Re: VXQuery File Size

Posted by Vinayak Borkar <vi...@gmail.com>.

On 1/16/14, 3:41 PM, Eldon Carman wrote:
> Question:
> What is our target file size? VXQuery has been designed to work on many
> small files, but what is a small file? Are we talking 64mb or 64kb?

The restriction is on the size of objects (or documents). In VXQuery 
each document has to fit in a frame as per the current implementation 
and since one xml file contains an XML document, this translates to file 
sizes. I think we should do Option 3 in your mail below and support 
files that have multiple documents concatenated and stored in the same 
file (This should be fine since the collection function returns a 
collection of items).


>
> Background:
> The issue has come to my attention as I ran out of inodes one of the nodes
> when replicating the weather data set. Apparently one node in our cluster
> has a 2 TB drive and is limited to 132816896. My naive partitioning method

Do you mean 2GB?


Vinayak

> for benchmarking has replicated the weather data five times and that
> exceeds the number inodes available.
>
> In researching the issue, we ran the following command to count the number
> of files:
>     time find -type f | wc -l
> Here are the results:
>    ** I am still waiting after about 4 hours, update when its finished **
>
> It seems we have a huge performance hit for my current configuration of
> weather data. The average size is probably 32kb.

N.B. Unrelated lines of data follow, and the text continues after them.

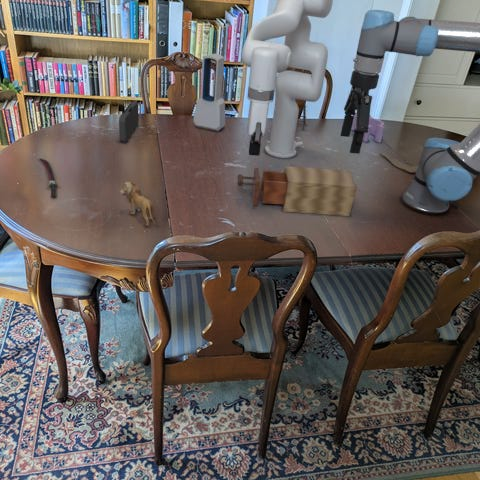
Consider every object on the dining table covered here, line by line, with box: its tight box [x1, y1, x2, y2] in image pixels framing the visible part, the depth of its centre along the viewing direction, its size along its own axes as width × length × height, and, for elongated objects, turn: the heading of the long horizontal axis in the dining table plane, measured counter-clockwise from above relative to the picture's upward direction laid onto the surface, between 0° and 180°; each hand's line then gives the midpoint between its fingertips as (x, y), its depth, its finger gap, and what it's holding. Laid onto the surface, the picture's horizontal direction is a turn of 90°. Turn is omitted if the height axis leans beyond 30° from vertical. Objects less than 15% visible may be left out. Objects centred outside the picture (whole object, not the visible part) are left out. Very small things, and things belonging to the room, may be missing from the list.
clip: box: [351, 111, 386, 143], centre depth 214 cm, size 20×12×7 cm, turn 11°
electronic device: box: [193, 53, 226, 132], centre depth 196 cm, size 12×8×30 cm, turn 71°
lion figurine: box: [119, 181, 159, 227], centre depth 134 cm, size 15×5×9 cm, turn 50°
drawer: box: [237, 167, 288, 206], centre depth 149 cm, size 25×10×8 cm, turn 91°
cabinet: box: [282, 165, 358, 217], centre depth 150 cm, size 21×11×10 cm, turn 91°
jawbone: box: [380, 152, 419, 174], centre depth 187 cm, size 9×20×2 cm, turn 50°
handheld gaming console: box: [118, 101, 139, 143], centre depth 187 cm, size 23×3×10 cm, turn 178°
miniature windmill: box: [294, 68, 309, 131], centre depth 208 cm, size 9×8×30 cm
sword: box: [40, 158, 59, 198], centre depth 151 cm, size 31×3×1 cm, turn 26°
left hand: (253, 154), depth 142 cm, fingers closed
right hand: (349, 144), depth 141 cm, fingers open, 13 cm apart
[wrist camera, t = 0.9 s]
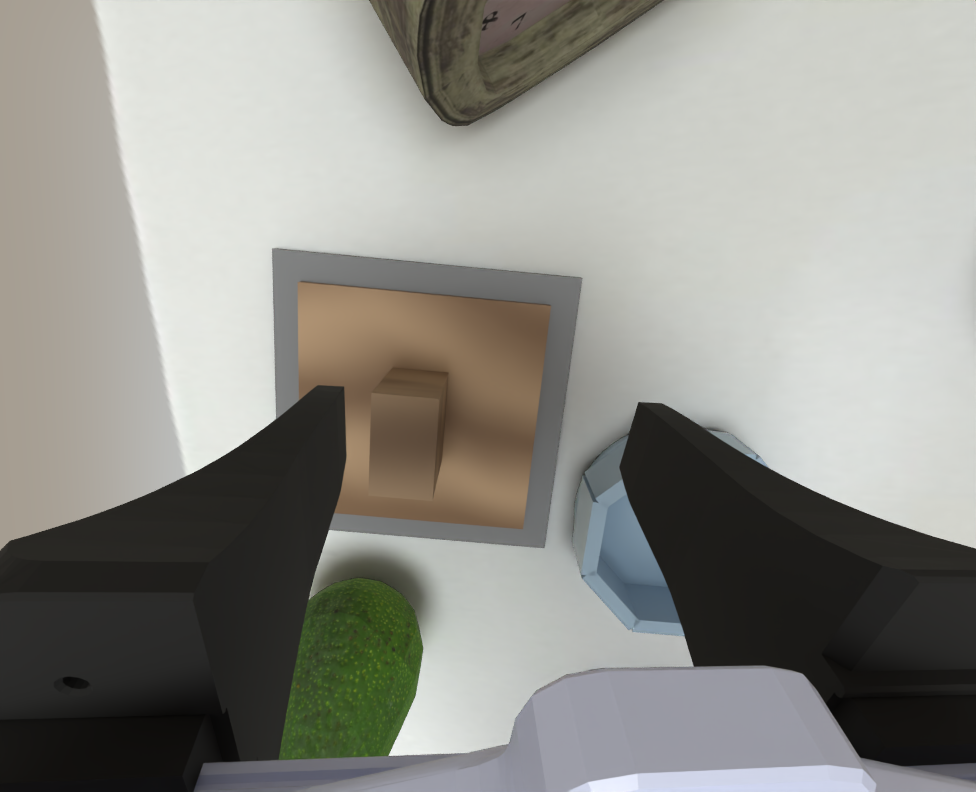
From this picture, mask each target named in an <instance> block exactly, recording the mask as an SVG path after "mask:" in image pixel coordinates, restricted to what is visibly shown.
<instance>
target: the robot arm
mask: <svg viewBox="0 0 976 792" xmlns="http://www.w3.org/2000/svg"><path fill="white" fill-rule="evenodd" d="M346 458H347V453H346V422H345V392H344V386H326V385H317V386H316V387H314V388H313V389H312V390H311V391H310V392H308V393H307V394H306V395H305V396H303V397H302V398H301V399H300V400H299V401H298V402H296V403H295V404H294V405H293V406H292V407H290V408H289V409H288V410H287V411H286V412H284V413H283V414H282V415H281V416H279V417H278V418H277V419H276V420H274V421H273V422H272V423H271V424H269V425H268V426H267V427H265V428H264V429H263V430H261V431H260V432H258V433H257V434H256V435H254V436H253V437H251V438H250V439H249V440H247V441H246V442H244V443H243V444H241V445H240V446H239V447H237V448H235V449H234V450H232V451H231V452H229V453H227V454H226V455H224V456H223V457H221V458H219V459H217V460H216V461H214V462H212V463H210V464H209V465H207V466H205V467H203V468H202V469H200V470H198V471H196V472H194V473H192V474H190V475H188V476H186V477H184V478H181V479H179V480H177V481H175V482H173V483H171V484H169V485H167V486H165V487H162V488H160V489H158V490H156V491H154V492H152V493H149V494H147V495H145V496H142V497H140V498H138V499H135V500H132V501H130V502H127V503H125V504H123V505H120V506H117V507H115V508H112V509H109V510H106V511H104V512H101V513H98V514H95V515H93V516H90V517H87V518H84V519H81V520H78V521H75V522H71V523H68V524H65V525H61V526H58V527H55V528H52V529H48V530H45V531H42V532H39V533H35V534H32V535H29V536H26V537H22V538H18V539H15V540H11V541H9V542H8V543H7V544H6V545H5V546H4V548H2V549H1V551H0V792H976V549H975V548H971V547H968V546H964V545H961V544H957V543H954V542H950V541H947V540H943V539H940V538H936V537H933V536H930V535H927V534H923V533H920V532H917V531H915V530H912V529H909V528H906V527H903V526H900V525H897V524H894V523H891V522H888V521H885V520H883V519H880V518H877V517H875V516H872V515H869V514H867V513H864V512H862V511H859V510H857V509H854V508H852V507H849V506H847V505H845V504H842V503H840V502H837V501H835V500H832V499H830V498H828V497H826V496H823V495H821V494H819V493H817V492H815V491H812V490H810V489H808V488H806V487H804V486H802V485H800V484H798V483H796V482H794V481H792V480H790V479H788V478H786V477H784V476H782V475H780V474H778V473H777V472H775V471H773V470H771V469H769V468H768V467H766V466H764V465H762V464H761V463H759V462H757V461H755V460H754V459H752V458H750V457H748V456H747V455H745V454H743V453H742V452H740V451H739V450H737V449H735V448H734V447H732V446H730V445H729V444H727V443H726V442H724V441H722V440H721V439H719V438H718V437H716V436H715V435H713V434H712V433H710V432H708V431H707V430H705V429H704V428H702V427H701V426H699V425H698V424H696V423H695V422H693V421H691V420H690V419H688V418H687V417H685V416H683V415H682V414H680V413H679V412H677V411H675V410H673V409H672V408H670V407H668V406H666V405H664V404H662V403H643V402H638V406H637V409H636V412H635V416H634V419H633V422H632V426H631V429H630V433H629V436H628V439H627V443H626V446H625V449H624V453H623V456H622V459H621V463H620V466H619V468H620V472H621V476H622V480H623V483H624V487H625V490H626V493H627V497H628V500H629V502H630V505H631V507H632V509H633V512H634V514H635V516H636V518H637V520H638V523H639V525H640V527H641V529H642V531H643V533H644V535H645V538H646V540H647V542H648V544H649V546H650V548H651V550H652V553H653V555H654V557H655V559H656V561H657V563H658V565H659V568H660V570H661V572H662V574H663V576H664V579H665V581H666V584H667V586H668V588H669V591H670V593H671V596H672V599H673V602H674V605H675V608H676V611H677V614H678V617H679V620H680V623H681V626H682V629H683V632H684V635H685V639H686V642H687V645H688V649H689V652H690V655H691V658H692V662H693V665H694V667H649V668H602V669H596V670H590V671H584V672H579V673H573V674H567V675H565V676H563V677H561V678H559V679H557V680H555V681H553V682H551V683H550V684H548V685H546V686H544V687H542V688H540V689H538V690H536V692H535V693H534V694H533V695H532V696H531V698H530V699H529V701H528V702H527V703H526V705H525V706H524V708H523V709H522V710H521V712H520V713H519V714H518V716H517V717H516V719H515V723H514V727H513V731H512V735H511V739H510V742H509V744H507V745H502V746H497V747H492V748H488V749H483V750H479V751H474V752H470V753H458V754H432V755H405V756H378V757H351V758H325V759H298V760H279V754H280V748H281V742H282V736H283V730H284V725H285V719H286V713H287V708H288V702H289V697H290V691H291V685H292V680H293V674H294V669H295V664H296V659H297V654H298V648H299V643H300V638H301V633H302V628H303V623H304V618H305V613H306V608H307V604H308V599H309V594H310V590H311V586H312V582H313V578H314V575H315V571H316V568H317V565H318V562H319V559H320V556H321V553H322V549H323V546H324V543H325V540H326V537H327V534H328V531H329V528H330V525H331V521H332V518H333V515H334V512H335V509H336V506H337V502H338V499H339V496H340V492H341V487H342V482H343V476H344V470H345V464H346Z"/></svg>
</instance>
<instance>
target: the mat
mask: <svg viewBox="0 0 976 792" xmlns="http://www.w3.org/2000/svg"><path fill="white" fill-rule="evenodd" d="M272 264H273V306H274V348H275V390H276V419H277V418H278V417H279V416H281V415H282V414H283V413H284V412H286V411H287V410H288V409H289V408H290V407H292V406H293V405H294V404H295V403H296V402H298V401H299V367H298V282H301V281H304V282H315V283H325V284H336V285H346V286H357V287H368V288H378V289H389V290H399V291H410V292H420V293H431V294H442V295H452V296H463V297H473V298H484V299H495V300H505V301H516V302H526V303H537V304H547V305H551V311H550V319H549V327H548V335H547V343H546V350H545V358H544V366H543V374H542V382H541V390H540V398H539V406H538V414H537V422H536V430H535V438H534V446H533V454H532V462H531V470H530V478H529V486H528V494H527V502H526V509H525V517H524V525H523V529H513V528H501V527H489V526H478V525H466V524H454V523H443V522H431V521H419V520H408V519H396V518H384V517H373V516H361V515H349V514H338V513H334V515H333V518H332V521H331V525H330V528H329V530H336V531H348V532H360V533H372V534H383V535H395V536H407V537H419V538H430V539H442V540H454V541H466V542H477V543H489V544H501V545H513V546H524V547H536V548H544V547H545V540H546V533H547V526H548V518H549V511H550V504H551V497H552V490H553V483H554V476H555V469H556V461H557V454H558V447H559V440H560V433H561V426H562V419H563V412H564V404H565V397H566V390H567V383H568V376H569V369H570V362H571V355H572V348H573V340H574V333H575V326H576V319H577V312H578V305H579V298H580V291H581V283H582V278H577V277H567V276H556V275H546V274H535V273H525V272H514V271H504V270H493V269H483V268H472V267H462V266H451V265H441V264H431V263H420V262H410V261H399V260H389V259H378V258H368V257H357V256H347V255H336V254H326V253H316V252H305V251H295V250H284V249H272Z"/></svg>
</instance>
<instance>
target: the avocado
mask: <svg viewBox="0 0 976 792" xmlns="http://www.w3.org/2000/svg"><path fill="white" fill-rule="evenodd" d="M422 653H423V645H422V640H421V635H420V630H419V626H418V622H417V619H416V615H415V612H414V609H413V608H412V607H411V605H410V604H409V602H408V601H407V600H406V599H405V597H404V596H403V595H402V594H401V593H399V592H398V591H396V590H395V589H393V588H392V587H390V586H388V585H386V584H385V583H383V582H381V581H376V580H371V579H365V578H354V579H350V580H345V581H341V582H336V583H333V584H332V585H330V586H328V587H327V588H325V589H323V590H322V591H320V592H318V593H317V594H316V595H314V596H313V597H312V598H311V599H310V600H308V604H307V608H306V613H305V618H304V623H303V628H302V633H301V638H300V643H299V648H298V654H297V659H296V664H295V669H294V674H293V680H292V685H291V691H290V697H289V702H288V708H287V713H286V719H285V725H284V730H283V736H282V742H281V748H280V754H279V760H298V759H325V758H351V757H378V756H388V755H389V753H390V751H391V749H392V747H393V744H394V742H395V740H396V738H397V736H398V734H399V732H400V730H401V727H402V725H403V723H404V721H405V718H406V716H407V714H408V712H409V709H410V707H411V705H412V703H413V700H414V698H415V696H416V690H417V684H418V678H419V673H420V667H421V660H422Z"/></svg>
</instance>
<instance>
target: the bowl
mask: <svg viewBox="0 0 976 792" xmlns="http://www.w3.org/2000/svg"><path fill="white" fill-rule="evenodd" d="M704 429H705V428H704ZM705 430H707V431H708V432H710V433H712V434H713V435H715V436H716V437H718V438H719V439H721V440H722V441H724V442H726V443H727V444H729V445H730V446H732V447H734V448H735V449H737V450H739V451H740V452H742V453H743V454H745V455H747V456H748V457H750V458H752V459H754V460H755V461H757V462H759V463H761V464H762V465H764V466H766V467H767V465H766V464H765V462H764V461H763V460H762V458H761V457H760V456H759V455H757V454H756V453H755V452H754V451H752V450H751V449H750V448H748V447H747V446H746V445H745V444H743V443H742V442H741V441H739V440H738V439H737V438H736V437H734V436H733V435H732V434H729V433H728V432H719V431H711V430H708V429H705ZM628 436H629V435H627V436H625V437H623V438H621V439H620V440H618V441H616V442H615V443H613V444H612V445H611V446H609V447H608V448H607V449H606V450H605V451H603V452H602V453H601V454H600V455H599V456H598V457H597V459H596V460H595V461H594V462H593V463H592V465H591V466H590V467H589V469H588V470H587V471H585V475H584V476H583V475H582V480H581V483H580V486H579V489H578V491H577V495H576V500H575V506H574V522H575V525H574V531H573V538H572V544H573V548H574V551H575V555H576V559H577V562H578V566H579V570H580V573H581V576H582V579H583V580H584V581H585V582H586V583H587V584H588V586H589V587H590V588H591V589H592V590H593V591H594V592H595V593H596V594H597V596H598V597H599V598H600V599H601V600H602V601H603V602H604V603H605V604H606V605H607V607H608V608H609V609H610V610H611V611H612V612H613V613H614V614H615V615H616V617H617V618H618V619H619V620H620V621H621V622H622V623H623V624H624V625H625V627H626V628H627V629H628V630H630V629H632V632H640V633H652V634H664V635H677V636H685V635H684V632H683V629H682V626H681V623H680V620H679V617H678V614H677V611H676V608H675V605H674V602H673V599H672V596H671V593H670V591H669V588H668V586H667V584H666V581H665V579H664V576H663V574H662V572H661V570H660V568H659V565H658V563H657V561H656V559H655V557H654V555H653V553H652V550H651V548H650V546H649V544H648V542H647V540H646V538H645V535H644V533H643V531H642V529H641V527H640V525H639V523H638V520H637V518H636V516H635V514H634V512H633V509H632V507H631V505H630V502H629V500H628V497H627V493H626V490H625V487H624V483H623V480H622V476H621V472H620V468H619V466H620V463H621V459H622V456H623V453H624V449H625V446H626V443H627V439H628Z"/></svg>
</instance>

The XML documents are from
> querying a web service provided by NOAA. Each file holds a month's records
> of sensor data.
>
> The concern is how the query time is affected by the act of opening and
> closing so many files.
>
> Options:
> 1. Treat this as the parameters we defined for our test.
> 2. Change the amount of data return by web service query. Example: Query
> for a years worth of data, thus reducing the number of files by a factor of
> 12.
> 3. Create a way to store XML files appended together. Thus reducing the
> number of times a file must be opened and closed.
>